A representative attitude of the day was that females charged with sexual offenses were “morally insane,” and, facing a judicial double standard, women were penalized more severely than men for sexual offenses. Women being released from prison were commonly informed only hours before departure, given very little money (as few as two dollars) to begin their “new lives,” and offered a lecture about avoiding return. Time in prison was idle, with no preparation for return to society — and no rehabilitative consideration. In the case of children, foster homes for delinquents were opposed since these children were considered hopeless. Juvenile delinquents could be committed for life if their parents and two doctors agreed that they were “unruly,” or by reformatory superintendents who labeled them “weak-minded,” or by social workers who deemed it “necessary” — with no legal or psychiatric review of their cases. Van Waters spent a lifetime changing such attitudes, practices and statutes. She described detention centers with her usual flair: “This institution is not a scrap heap in which to toss society[‘s] misfits. It is a place of unparalleled opportunity for reconstruction of lives.”
With these bold reforms came opposition. One of Van Waters’ subordinates at Framingham attempted to poison her. Politicians attempted to remove her in 1948, following the suicide of an inmate. That action succeeded for three months, until, by court order, she was reinstated as superintendent. There were personal challenges as well, in addition to sacrificing a marriage. She was once struck down by tuberculosis, another time by an aneurysm, and yet again by a fractured skull caused by a fall from a horse.

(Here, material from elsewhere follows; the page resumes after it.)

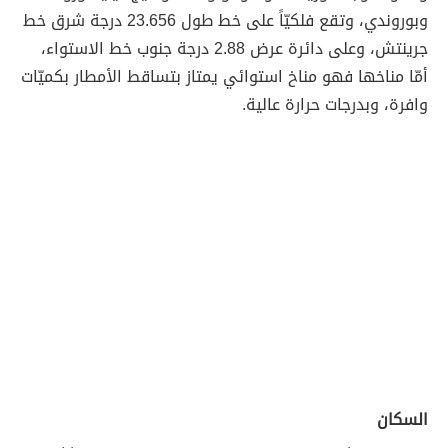
وبوروندي، وتقع فلكيّاً على خط طول 23.656 درجة شرق خط
جرينتش، وعلى دائرة عرض 2.88 درجة جنوب خط الاستواء،
أمّا مناخها فهو مناخ استوائي يمتاز بتساقط الأمطار بكميّات
وافرة، وبدرجات حرارة عالية.
السكان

But her embattled life did not distract her from her reform causes-which came to include the abolition of capital punishment.

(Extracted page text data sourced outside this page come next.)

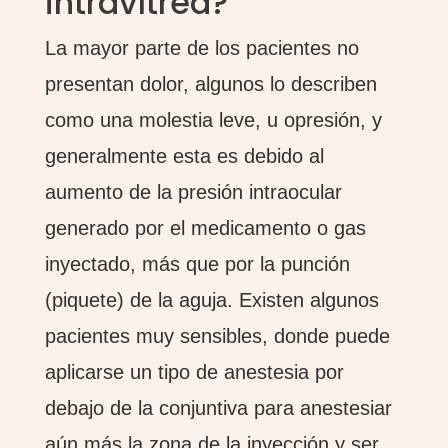
intravítrea?
La mayor parte de los pacientes no
presentan dolor, algunos lo describen
como una molestia leve, u opresión, y
generalmente esta es debido al
aumento de la presión intraocular
generado por el medicamento o gas
inyectado, más que por la punción
(piquete) de la aguja. Existen algunos
pacientes muy sensibles, donde puede
aplicarse un tipo de anestesia por
debajo de la conjuntiva para anestesiar
aún más la zona de la inyección y ser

Along the way, Van Waters garnered special assignments of high consequence and the recognition and friendship of well-placed people. Herbert Hoover, in 1928, appointed her to the famous Wickersham Commission on crime in America. Twenty years later, she was appointed by the United Nations to a panel on the rehabilitation of the woman offender (the only woman serving on the panel). Eleanor Roosevelt was a champion of Van Waters, writing about Miriam in her weekly column in the New York Telegram and Sun, and in other publications. Mrs. Roosevelt once wrote to an acquaintance about Van Waters: “I can not refrain from writing to tell you that she is … considered so helpful in many institutions the world over where there is a concern for cure and rehabilitation of prisoners rather than punishment alone.” Felix Frankfurter, who later became a Supreme Court Justice, called her “‘my mind and conscience’ on matters relating to youth in trouble.” Dr. Elizabeth Woods, a social reformer and contemporary of Van Waters, wrote that “her influence on thinking and practice in the field of criminology cannot be measured, especially in the area of rehabilitation.”
Miriam Van Waters spent a lifetime battling conventional ideas about the criminal character, the purposes and practices of incarceration, criminal law and capital punishment. Barbara Sickerman, writing in “Notable American Women” in 1980, concluded that much of modern philosophy and procedures of penology reflect the views of Miriam Van Waters. On the occasion of her death in 197 4, the Boston Globe noted that, “In a state still trying to reconcile itself with the concept of rehabilitation, Dr. Miriam Van Waters left the prison reform movement a legacy of commitment, common sense, and compassion.” Van Waters’ self-eulogy was somewhat different: “Her sole importance is she nearly cleared ten acres of poison ivy, and she never made a deal.”